As you can see, the tank has only a bit higher ground pressure than a walking man, and considerably lower one than an armored car.

That’s the tank climbing on a vertical wall. As you can see, some designs are better for those than others.

That’s the crossing of a trench. As you can see, the trench can only be a little bit wider than half tank’s length, any more and the vehicle will ‘dive’ into it.

That’s the effect of turning radius. First vehicle has large turning radius, it has to stop-go back-stop-go forward to make the turn. Last veh (T-34) has low turn radius (it slows down to turn) and passes the corner easily.

(pics taken from this Russian article)

(now I start to think giving engineers an ability to dig anti-tank trenches might be a good ides… :slight_smile: )

Very interesting, although also very complicated. It will be a challenge to figure out what can be represented and how to do it.

Brits are now in; turn rates based on max velocity for now. Still need to account for armor sloping and find a better equation for turnRate, slopeMod.

Also there’s some problems with the counter system, originally I had intended Medium Tank > Armored Cars/Light Tank > Tank Destroyer > Heavy Tank > Medium Tank, but tank destroyers tend to be more heavily armored than I expected, and there’s all sorts of weirdness with armored cars/light tanks (e.g., Daimler’s gun actually has better penetration than Cromwell’s gun). Maybe it will work better in the main game where there are more units.

What? Looking at the info, that’s only true at extreme ranges (1500m+) or against face-hardened armour (used only on early Panthers and on the 30mm applique plate on Panzer IV, not exactly a major concern)…

Did you look at the spreedsheets i put up btw? The current weapons are designed to actually match the real penetration curves, via the dynamic damage range tag (though iirc they do all use the linear mode so your method with custom params can be made to match up the same way)

You seem to have done away with the seperate HE weapons in your test mod… is that intended to be permanent?

Huh, you’re right. I don’t know why I thought that… I must be going crazy…

That’s the general idea.

No; the mod is basically a bare-bones AP-versus-armor test/demonstration. HE, logistics, flags, etc. have all been removed, but obviously I’m not saying we should take those out of the main game.

Armor sloping is now taken into account, although now GBR CRAIG seems to beat RUS CRAIG most of the time… maybe I should think harder about the pricing. Or maybe it’s just that T-70s penetration is too weaksauce compared to Daimler?

Edit: Looks like cost miscalculation relative to formula, will fix and see if it helps.

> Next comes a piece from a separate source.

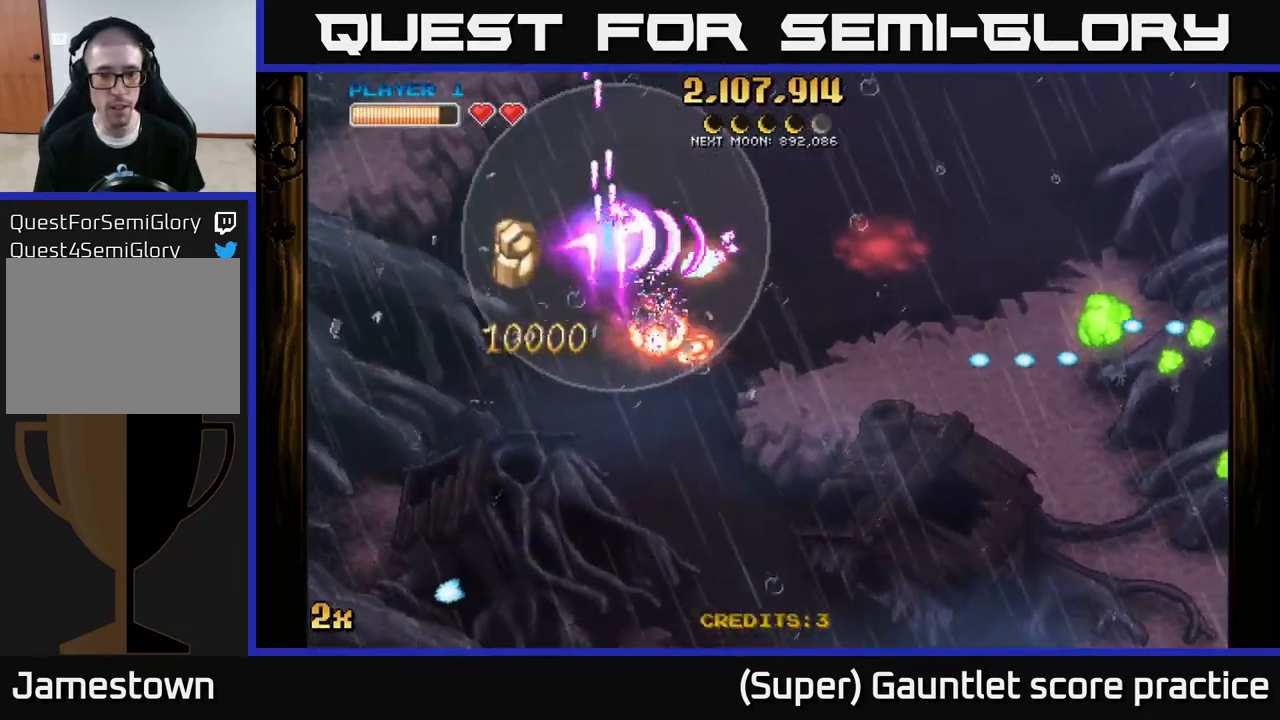
{"buttons": ["A"], "left_stick": "down", "events": [[100, "left_stick", "down"], [267, "left_stick", "down-left"], [484, "left_stick", "down"]]}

The mini-mod is done for the time being. All sides are in with four vehicles each. Give it a try if you’re interested.

I’m starting to think damage = shell weight in g might not be the best idea. Maybe add some base amount of damage to all weapons? Perhaps when I start working on this again.

Perhaps take explosive content into account?

Though british forces regarded HE fillers in AP rounds as pretty pointless.

Anyway, I saw this

in the Git log. Seperate hull/turret damage plox?

FLOZi: Aieee…hoping to maintain some minor semblance of comprehensibility…detailed modeling is all well and good, but if nobody can ever understand why a round did as much damage as it did, we’d be better off sticking with what we have now :stuck_out_tongue:

I knew you’d say that. :cry:

Are you sure that system allows to find out which piece was hit? I though it’s just a more-or-less just a collision volume system.